Boğaziçi Üniversitesi mezunları 5. kez 'online nöbet'te: "Üniversitemize yönelik baskıcı uygulamalar bir tükenişin işaretidir”

Bu hafta beşinci kez mezun nöbetinde bir araya gelen Boğaziçililer, yaptıkları açıklamada 150 gündür üniversiteye yönelik sürdürülen baskıcı ve hukuksuz uygulamalara dikkat çekti.

DHA

AKP’li Cumhurbaşkanı Tayyip Erdoğan tarafından Boğaziçi Üniversitesi’ne atanan ve 'kayyım rektör' olarak anılan Melih Bulu’ya karşı öğrencilerin ve akademisyenlerin tepkisi devam ediyor. Boğaziçi mezunları her hafta pazar günleri çevrimiçi olarak ‘sanal nöbet’te bir araya geliyor.

Boğaziçi Üniversitesi direnişini genişletmek ve akademisyenlerle öğrencilerin sesini çoğaltmak amacıyla her pazar çevrimiçi nöbetle bir araya gelen mezunlar, bugünkü beşinci buluşmalarında, 150 gündür tüm bileşenler tarafından sürdürülen mücadelede neredeyse her gün yeni bir zorbalığa, baskıya ve hukuksuz müdahaleye şahit olduklarını vurguladı.  

"TÜKENİŞİN İŞARETİ"

Nöbet sonrası yaptıkları basın açıklamasında, son günlerde üniversitede yaşananları hatırlatan mezunlar “Üniversitenin kapısına takılan kilitlerle, güvenlikçi şiddetiyle, yasaklarla kampüse erişimi engelleme gayreti; gece baskınları, adli kovuşturmalar ve disiplin soruşturmalarıyla öğrencileri korkutma girişimi, varlığını gasp ve tahrip etme üzerine kuran bu yönetim anlayışının bir haftada sergilediği davranışa sadece birkaç örnek” diye konuştu.  

Üniversitedeki derslerine son verilen akademisyenler Feyzi Erçin ve Ecmel Ayral’a da değinen mezunlar,  “Akademisyenlerin derslerini hukuksuz ve tamamen siyasi bir kararla engelleyen bu anlayışa, üniversitemizin ilkelerini büyük bir hoyratlıkla ihlal ederek nereye varmaya çalıştığını sormak istiyoruz” dedi. 

Mezunlar açıklamalarında “150 gündür üniversitemize layık görülen bu baskıcı, hukuksuz uygulamalar ve verilen her yeni hasar, aslında bir tükenişin işaretidir.
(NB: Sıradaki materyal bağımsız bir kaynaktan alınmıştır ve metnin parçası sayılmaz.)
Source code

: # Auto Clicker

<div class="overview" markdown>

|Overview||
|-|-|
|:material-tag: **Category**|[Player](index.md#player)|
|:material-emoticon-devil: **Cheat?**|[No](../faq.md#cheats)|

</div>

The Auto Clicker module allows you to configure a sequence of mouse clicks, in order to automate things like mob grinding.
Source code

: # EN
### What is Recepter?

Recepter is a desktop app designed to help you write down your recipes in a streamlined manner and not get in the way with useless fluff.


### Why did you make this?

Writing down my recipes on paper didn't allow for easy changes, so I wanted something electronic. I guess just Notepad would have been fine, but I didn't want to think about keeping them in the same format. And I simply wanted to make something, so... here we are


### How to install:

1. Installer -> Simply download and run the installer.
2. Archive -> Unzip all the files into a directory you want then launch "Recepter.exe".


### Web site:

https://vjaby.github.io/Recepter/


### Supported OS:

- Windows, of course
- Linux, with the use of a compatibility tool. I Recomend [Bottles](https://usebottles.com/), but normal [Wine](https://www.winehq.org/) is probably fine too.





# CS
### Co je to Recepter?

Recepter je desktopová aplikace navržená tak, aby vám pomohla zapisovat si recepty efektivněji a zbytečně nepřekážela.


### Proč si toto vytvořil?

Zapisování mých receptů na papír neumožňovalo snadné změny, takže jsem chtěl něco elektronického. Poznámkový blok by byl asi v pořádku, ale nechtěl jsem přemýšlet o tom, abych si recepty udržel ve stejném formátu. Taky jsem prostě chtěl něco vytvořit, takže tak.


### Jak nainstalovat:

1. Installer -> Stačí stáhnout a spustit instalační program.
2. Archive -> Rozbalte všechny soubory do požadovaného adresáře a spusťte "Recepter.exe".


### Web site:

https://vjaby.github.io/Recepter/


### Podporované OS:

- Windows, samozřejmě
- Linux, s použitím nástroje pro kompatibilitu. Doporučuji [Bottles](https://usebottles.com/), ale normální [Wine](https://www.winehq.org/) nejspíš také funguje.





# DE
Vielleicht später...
Kendi ülkesinin değerli bir kurumuna bunu bile isteye, pervasızca yapabilen bu despotik yönetim bilmelidir ki gücünü kanıtlamak için attığı her adım, ihlal ettiği her ilke kendini yok etme girişimidir” diye konuştu. 

"GÜCÜMÜZ DAYANIŞMAMIZDA"

“Biz burada öğrencilerle, akademisyenlerle, tüm bileşenlerle dayanışma içinde bir arada dururken sayımızın görünenden çok daha fazla olduğunu biliyoruz” diyen mezunlar “Gücümüz ise, her türlü baskı ve sindirme girişimine karşı dirençle sürdürdüğümüz dayanışmamızda ve üniversitemizin değerleriyle var edeceğimiz müşterek geleceğimizdedir.  Ve bu gelecek, haklı ve meşru mücadelemizle şekillenecek bir gelecektir” açıklamasında bulundu. 

Nöbetin sonunda her hafta olduğu gibi atanmış rektör ve rektör yardımcılarının istifasını kurumsal işleyişe zarar veren gayrimeşru tüm atamaların da sona erdirilmesini isteyen mezunlar, ayrıca akademisyenlerin açtığı tüm davaların destekçisi, katılımcısı ve takipçisi olduklarını yineledi.